At Glasgow airport, the burnt-out Jeep was removed from the shattered doorway of Terminal One on Sunday and taken for forensic tests. Burned-out canisters of liquid gas were found inside the vehicle.

In central England, police searched houses in Newcastle-Under-Lyme in Staffordshire. Neighbors told British reporters the man arrested on the M6 highway lived in one of the houses and he was a physician from Lebanon who worked at a local hospital.

Clarke, who traveled to Glasgow to help coordinate the investigation, called for public support Sunday and was upbeat about the “wider investigation.”

“We are learning a great deal about the people who were involved in the attacks in Glasgow and the attempted attacks in central London, the links between the three attacks are becoming ever clearer,” he said.

The investigation has been propelled by intelligence recovered from a mobile phone that suspects tried to use as a remote triggering device in a car bomb left outside a London nightclub, officials said Sunday.

The Mercedes failed to explode when the suspects called the mobile phone rigged to propane- and gasoline-based bombs, officials said. That gave police crucial leads, along with images from security cameras and evidence gathered at the Glasgow airport.

Although the suspects made mistakes that undermined both attacks, police were alarmed at how close they came to pulling off deadly bombings in a country where security forces have been on high alert the past several years.

“We have been incredibly lucky twice,” a British security official said Sunday.

Investigators believe the suspects in London left two explosives-packed Mercedeses near a nightclub in a plan to set off a first explosion, draw emergency services and spectators to the scene and then set off the second, the official said.

The method of staggered multiple bombings is often used by insurgents in Iraq and has been employed by Basque separatists in Spain.

“The operation in London could have been as in Baghdad, where you cause as much damage as you can by attracting security services with the first bomb, then hit them with a second,” the security official said.

Investigators believe the suspects arrested on the highway had direct links to the London plot, said sources close to the investigation.

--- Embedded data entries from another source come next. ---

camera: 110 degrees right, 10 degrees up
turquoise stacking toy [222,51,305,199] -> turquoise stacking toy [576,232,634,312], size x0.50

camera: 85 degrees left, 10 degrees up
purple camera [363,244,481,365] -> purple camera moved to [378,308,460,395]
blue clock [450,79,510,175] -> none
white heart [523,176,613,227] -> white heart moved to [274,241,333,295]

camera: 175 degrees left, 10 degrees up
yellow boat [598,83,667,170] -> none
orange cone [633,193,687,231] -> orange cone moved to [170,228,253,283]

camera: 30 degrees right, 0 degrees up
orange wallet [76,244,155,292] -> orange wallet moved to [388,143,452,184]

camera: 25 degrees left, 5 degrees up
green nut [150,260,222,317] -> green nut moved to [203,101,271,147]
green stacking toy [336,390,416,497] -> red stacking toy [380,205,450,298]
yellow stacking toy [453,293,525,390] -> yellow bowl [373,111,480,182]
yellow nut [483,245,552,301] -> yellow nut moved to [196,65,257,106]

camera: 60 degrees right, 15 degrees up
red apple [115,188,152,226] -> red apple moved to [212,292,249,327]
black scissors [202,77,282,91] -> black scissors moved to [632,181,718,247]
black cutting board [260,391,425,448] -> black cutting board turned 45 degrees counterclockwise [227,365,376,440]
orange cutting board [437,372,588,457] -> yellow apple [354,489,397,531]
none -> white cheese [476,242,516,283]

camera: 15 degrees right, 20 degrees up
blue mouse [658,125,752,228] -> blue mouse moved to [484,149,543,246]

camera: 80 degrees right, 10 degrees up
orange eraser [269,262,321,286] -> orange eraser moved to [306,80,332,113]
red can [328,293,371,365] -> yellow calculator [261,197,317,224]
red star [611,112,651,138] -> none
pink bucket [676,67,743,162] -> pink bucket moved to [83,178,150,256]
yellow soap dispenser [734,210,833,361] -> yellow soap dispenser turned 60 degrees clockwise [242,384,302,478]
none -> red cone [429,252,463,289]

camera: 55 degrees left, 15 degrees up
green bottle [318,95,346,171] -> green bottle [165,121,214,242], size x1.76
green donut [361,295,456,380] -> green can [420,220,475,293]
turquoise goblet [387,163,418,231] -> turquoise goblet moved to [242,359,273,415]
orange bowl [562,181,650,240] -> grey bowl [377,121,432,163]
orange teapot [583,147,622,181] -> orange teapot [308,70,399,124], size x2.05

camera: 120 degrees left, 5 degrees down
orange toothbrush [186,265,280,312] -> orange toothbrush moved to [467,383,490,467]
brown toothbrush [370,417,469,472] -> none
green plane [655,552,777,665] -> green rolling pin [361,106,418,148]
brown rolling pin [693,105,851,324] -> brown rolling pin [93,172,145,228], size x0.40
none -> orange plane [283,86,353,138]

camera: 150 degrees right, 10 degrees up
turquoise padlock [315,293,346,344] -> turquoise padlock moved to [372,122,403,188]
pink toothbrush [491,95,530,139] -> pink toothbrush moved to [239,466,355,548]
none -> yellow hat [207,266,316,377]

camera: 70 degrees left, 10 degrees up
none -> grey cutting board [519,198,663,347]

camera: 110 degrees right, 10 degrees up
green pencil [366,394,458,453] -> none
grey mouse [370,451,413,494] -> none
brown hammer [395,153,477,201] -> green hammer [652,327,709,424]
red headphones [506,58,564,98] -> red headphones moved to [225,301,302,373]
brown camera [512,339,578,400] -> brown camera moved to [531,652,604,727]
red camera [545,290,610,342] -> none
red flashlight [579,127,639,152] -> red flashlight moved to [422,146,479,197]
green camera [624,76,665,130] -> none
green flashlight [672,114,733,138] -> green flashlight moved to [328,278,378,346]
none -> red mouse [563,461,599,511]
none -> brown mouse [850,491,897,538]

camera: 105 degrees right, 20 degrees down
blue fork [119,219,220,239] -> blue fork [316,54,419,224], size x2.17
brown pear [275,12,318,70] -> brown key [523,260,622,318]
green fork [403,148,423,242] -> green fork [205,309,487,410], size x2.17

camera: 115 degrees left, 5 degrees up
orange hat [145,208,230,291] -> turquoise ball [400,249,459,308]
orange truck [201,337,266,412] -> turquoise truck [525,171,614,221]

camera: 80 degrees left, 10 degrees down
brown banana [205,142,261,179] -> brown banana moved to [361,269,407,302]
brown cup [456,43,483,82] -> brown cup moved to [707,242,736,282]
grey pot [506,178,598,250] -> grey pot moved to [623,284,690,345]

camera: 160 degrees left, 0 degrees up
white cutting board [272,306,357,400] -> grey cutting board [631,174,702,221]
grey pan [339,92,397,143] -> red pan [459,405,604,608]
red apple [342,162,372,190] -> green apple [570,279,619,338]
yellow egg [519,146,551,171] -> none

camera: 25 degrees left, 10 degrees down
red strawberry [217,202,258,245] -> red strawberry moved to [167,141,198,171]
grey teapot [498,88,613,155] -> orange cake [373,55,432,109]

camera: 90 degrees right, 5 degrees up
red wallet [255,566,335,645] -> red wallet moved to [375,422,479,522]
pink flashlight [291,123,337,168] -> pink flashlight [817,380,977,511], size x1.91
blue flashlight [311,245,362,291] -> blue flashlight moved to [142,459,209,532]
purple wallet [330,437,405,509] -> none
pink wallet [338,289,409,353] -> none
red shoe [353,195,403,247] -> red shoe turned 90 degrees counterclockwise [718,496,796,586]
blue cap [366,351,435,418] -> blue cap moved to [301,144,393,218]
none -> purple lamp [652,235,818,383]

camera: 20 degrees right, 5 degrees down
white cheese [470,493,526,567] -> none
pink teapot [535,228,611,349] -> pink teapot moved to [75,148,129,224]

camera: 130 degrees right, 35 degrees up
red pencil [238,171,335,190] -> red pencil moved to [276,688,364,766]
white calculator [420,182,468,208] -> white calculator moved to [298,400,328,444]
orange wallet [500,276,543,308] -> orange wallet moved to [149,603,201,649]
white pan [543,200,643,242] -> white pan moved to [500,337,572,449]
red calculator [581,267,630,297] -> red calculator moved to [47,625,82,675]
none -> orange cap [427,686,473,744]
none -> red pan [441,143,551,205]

The propane cylinders found in the two cars in London and the Jeep used to ram the Glasgow airport were nearly identical, sources said.

The Glasgow attack does not appear to have been well-planned, officials and analysts said.

“I am not sure how much thought went into that,” the security official said.

“On Sunday night, security officials emphasized they would do whatever possible to ensure public safety.

Transport Police Chief Andy Trotter announced from a central London station that British Transport Police would “do everything we possibly can to make people safe in their journeys to work tomorrow across the country.”